In AI, there is an even bigger impact from limited diversity. Groups that are primarily made up of similar people naturally exhibit bias. Developers with similar backgrounds tend to think in a similar way and this bias can get introduced into datasets. When the AI goes to learn and use that data, the biases appear and sometimes are amplified by the way algorithms interpret the data.
As a result, the datasets that power AI are not as diverse as we’d like them to be. An example of the impact of biased training data is the Correctional Offender Management Profiling for Alternative Sanctions software, or COMPAS for short. COMPAS is used by U.S. courts to assess the likelihood of a defendant becoming a recidivist and helps make decisions on court sentences. Using AI, the system helps courts determine how likely someone is to commit a crime in the future. While this augmented intelligence tool sounds great in thorty, the software has been found to be racially biased.

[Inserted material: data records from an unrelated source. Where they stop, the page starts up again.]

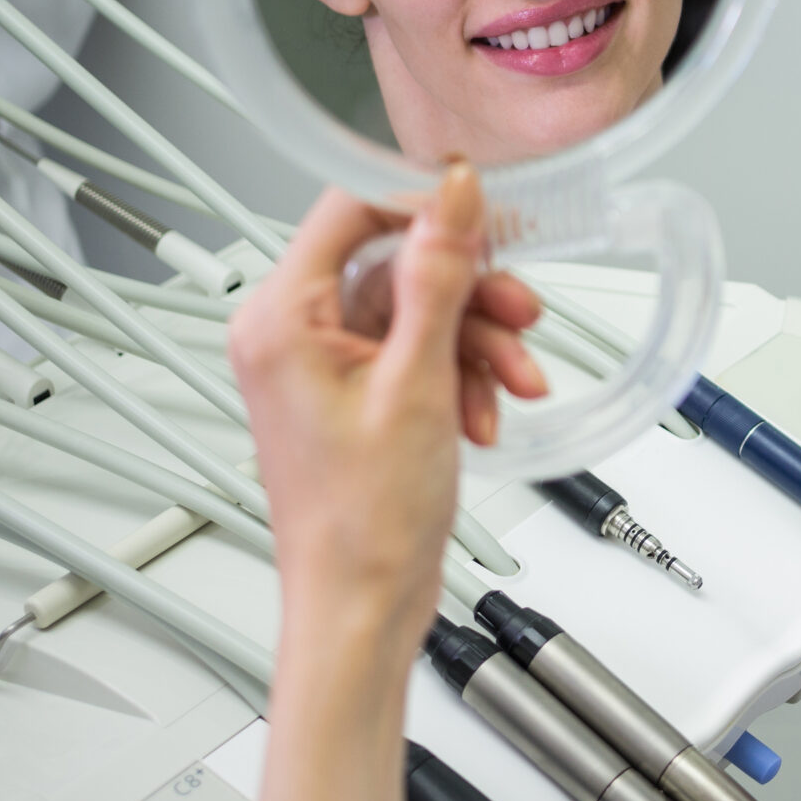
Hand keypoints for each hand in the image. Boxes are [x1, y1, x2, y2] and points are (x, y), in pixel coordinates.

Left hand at [227, 166, 546, 656]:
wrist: (362, 605)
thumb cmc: (363, 523)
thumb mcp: (417, 383)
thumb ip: (437, 277)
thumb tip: (453, 194)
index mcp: (280, 320)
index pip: (349, 209)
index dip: (424, 208)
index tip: (485, 219)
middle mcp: (292, 335)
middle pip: (396, 264)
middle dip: (470, 293)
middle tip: (521, 314)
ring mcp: (324, 366)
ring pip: (419, 311)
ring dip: (477, 342)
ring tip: (515, 382)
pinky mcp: (356, 393)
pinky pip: (419, 353)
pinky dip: (461, 376)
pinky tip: (484, 415)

Another big area in which biased data impacts AI is with regards to facial recognition. On numerous platforms, AI-based facial recognition systems have problems recognizing women or people of color as accurately as they can identify white men. Much of this problem is due to the lack of diverse training data the models were trained on before being released. The problems of Apple’s face unlock or Google Photos face/object identification have been well documented in the media. One could argue that if AI teams had more diversity, then they would produce more diverse sets of training data that are more representative of society at large.